As one of the largest cities in the world, it’s probably not surprising to know that New York accumulates more trash than any other city by far, producing 33 million tons of garbage per year, of which 663,600 tons are recovered for recycling. In preparation for the closure of the Fresh Kills landfill in Staten Island, in 2006 the city developed a Solid Waste Management Plan (or SWMP, affectionately known as the “swamp”), which aimed to reduce the amount of refuse sent to landfills by recycling more, which required creating a guaranteed channel for the seemingly endless river of metal, glass, plastic and paper produced by New Yorkers.

“One thing New York has going for it, more than anything else, is that it has volume. Over the past 30 years, we have collected 13 million tons of recyclable material,” says Bridget Anderson, head of the  Bureau of Recycling and Sustainability for the Department of Sanitation (DSNY). “Also, in the early years of New York recycling, we had relatively short-term contracts and we were more subject to the ups and downs of the market as well as the capacity of the vendors. So when we developed the Solid Waste Management Plan, we were obligated as a city to come up with a long -term contract for recyclables. In the end, it made us more stable and helped the city and the vendors weather the storm as it wouldn’t have otherwise.”

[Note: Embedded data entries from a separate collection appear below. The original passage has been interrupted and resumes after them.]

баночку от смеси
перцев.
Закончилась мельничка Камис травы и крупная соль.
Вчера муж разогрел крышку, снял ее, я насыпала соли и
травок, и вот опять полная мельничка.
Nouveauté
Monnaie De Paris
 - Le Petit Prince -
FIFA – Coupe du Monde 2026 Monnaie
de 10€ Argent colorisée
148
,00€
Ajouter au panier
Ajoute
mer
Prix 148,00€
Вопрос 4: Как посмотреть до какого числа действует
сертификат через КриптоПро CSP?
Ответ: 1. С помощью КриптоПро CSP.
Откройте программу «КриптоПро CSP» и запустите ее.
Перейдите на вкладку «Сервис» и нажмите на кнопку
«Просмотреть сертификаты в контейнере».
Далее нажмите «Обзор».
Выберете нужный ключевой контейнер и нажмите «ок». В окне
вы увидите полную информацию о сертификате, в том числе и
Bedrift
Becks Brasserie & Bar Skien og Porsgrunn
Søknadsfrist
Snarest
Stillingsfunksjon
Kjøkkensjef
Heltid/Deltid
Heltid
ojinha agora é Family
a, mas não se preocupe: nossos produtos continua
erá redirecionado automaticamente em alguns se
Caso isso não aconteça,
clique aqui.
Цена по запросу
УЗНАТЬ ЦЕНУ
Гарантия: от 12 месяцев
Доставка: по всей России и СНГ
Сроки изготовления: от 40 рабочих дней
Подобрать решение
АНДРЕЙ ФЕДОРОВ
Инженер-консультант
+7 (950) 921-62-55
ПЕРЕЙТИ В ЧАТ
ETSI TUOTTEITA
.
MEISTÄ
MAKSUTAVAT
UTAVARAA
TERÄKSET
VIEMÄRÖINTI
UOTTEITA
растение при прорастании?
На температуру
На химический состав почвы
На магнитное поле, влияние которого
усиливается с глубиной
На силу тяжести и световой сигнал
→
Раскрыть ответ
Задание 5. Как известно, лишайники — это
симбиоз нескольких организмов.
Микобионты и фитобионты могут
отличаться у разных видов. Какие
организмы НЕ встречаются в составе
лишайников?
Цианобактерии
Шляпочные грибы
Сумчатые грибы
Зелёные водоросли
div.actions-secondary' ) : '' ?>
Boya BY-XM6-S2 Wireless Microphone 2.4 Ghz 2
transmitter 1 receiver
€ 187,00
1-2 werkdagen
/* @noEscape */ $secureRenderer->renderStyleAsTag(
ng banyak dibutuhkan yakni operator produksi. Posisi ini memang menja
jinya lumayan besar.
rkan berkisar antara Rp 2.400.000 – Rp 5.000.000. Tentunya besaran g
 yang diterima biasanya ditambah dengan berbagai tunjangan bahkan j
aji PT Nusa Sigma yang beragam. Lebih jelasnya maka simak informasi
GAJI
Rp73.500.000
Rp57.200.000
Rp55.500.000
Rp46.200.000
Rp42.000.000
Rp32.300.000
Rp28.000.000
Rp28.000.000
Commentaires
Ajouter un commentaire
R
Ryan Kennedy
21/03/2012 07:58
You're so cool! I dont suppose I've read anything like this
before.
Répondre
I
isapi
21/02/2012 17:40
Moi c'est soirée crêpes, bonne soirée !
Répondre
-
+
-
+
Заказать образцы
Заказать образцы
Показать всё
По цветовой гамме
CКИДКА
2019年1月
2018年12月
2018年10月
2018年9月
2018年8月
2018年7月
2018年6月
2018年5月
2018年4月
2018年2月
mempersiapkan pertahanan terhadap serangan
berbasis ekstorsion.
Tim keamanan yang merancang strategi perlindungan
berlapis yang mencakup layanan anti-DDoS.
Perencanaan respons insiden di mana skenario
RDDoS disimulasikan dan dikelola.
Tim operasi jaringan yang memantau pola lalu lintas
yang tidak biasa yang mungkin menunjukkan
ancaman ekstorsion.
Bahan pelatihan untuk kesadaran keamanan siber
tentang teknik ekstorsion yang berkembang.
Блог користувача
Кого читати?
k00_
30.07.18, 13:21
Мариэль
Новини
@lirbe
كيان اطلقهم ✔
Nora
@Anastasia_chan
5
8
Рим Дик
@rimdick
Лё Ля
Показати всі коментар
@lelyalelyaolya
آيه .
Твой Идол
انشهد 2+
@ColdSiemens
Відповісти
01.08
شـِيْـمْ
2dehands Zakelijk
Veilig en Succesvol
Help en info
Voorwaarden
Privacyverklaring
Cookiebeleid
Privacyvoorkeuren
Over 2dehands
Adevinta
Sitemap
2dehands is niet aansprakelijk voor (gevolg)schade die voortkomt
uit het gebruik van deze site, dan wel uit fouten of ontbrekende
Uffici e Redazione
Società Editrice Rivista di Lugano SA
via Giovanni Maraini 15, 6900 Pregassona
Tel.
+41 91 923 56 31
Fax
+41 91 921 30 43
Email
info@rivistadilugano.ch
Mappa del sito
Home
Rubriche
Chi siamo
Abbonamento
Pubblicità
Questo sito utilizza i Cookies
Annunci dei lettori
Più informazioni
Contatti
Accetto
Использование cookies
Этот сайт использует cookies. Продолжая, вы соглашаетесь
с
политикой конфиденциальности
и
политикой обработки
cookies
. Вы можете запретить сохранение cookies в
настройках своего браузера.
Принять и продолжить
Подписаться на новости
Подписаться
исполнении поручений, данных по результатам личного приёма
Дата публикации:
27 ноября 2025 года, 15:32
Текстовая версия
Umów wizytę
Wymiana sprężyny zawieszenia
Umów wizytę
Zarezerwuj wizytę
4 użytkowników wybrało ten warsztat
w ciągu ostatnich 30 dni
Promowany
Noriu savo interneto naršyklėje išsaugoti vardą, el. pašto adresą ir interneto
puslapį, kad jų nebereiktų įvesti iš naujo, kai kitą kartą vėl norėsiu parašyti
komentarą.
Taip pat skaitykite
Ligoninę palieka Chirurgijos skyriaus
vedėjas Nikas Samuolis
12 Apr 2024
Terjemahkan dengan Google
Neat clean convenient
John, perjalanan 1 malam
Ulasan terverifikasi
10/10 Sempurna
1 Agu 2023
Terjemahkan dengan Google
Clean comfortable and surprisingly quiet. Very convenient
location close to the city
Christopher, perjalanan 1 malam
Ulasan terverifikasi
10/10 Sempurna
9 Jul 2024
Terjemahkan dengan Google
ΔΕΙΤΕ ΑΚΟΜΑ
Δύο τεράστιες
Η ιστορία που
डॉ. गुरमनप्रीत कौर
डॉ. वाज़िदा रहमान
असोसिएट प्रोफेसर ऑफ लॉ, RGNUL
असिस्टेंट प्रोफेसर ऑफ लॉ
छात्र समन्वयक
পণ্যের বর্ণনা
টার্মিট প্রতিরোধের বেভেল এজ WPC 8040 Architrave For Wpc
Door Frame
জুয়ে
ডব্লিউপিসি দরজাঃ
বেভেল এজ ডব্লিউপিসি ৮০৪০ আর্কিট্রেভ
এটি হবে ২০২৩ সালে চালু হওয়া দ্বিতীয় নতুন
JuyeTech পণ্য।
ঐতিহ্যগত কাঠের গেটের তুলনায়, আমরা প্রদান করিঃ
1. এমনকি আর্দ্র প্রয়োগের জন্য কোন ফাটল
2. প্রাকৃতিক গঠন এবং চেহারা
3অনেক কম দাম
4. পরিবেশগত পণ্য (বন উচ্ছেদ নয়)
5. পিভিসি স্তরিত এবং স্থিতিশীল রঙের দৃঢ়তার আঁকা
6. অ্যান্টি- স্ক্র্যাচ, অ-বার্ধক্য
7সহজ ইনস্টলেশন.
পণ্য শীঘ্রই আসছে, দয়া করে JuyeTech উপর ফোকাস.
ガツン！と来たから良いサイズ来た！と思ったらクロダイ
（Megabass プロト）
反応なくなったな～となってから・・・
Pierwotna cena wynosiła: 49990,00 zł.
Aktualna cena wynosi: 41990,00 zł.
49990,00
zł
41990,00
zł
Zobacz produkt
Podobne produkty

Most of the city’s metal, glass, and plastic recyclables and 50 percent of its paper end up at Sims Municipal Recycling plants in Sunset Park, Brooklyn or New Jersey. The other 50 percent of the city’s paper waste is transferred to Pratt Industries’ paper mill on Staten Island, were much of the city’s waste paper is recycled into pizza boxes. Together,  Sims’ New Jersey plant and its Brooklyn plant, which claims to be the largest recycling plant in North America, is responsible for processing 500,000 tons of the city’s recyclable material a year.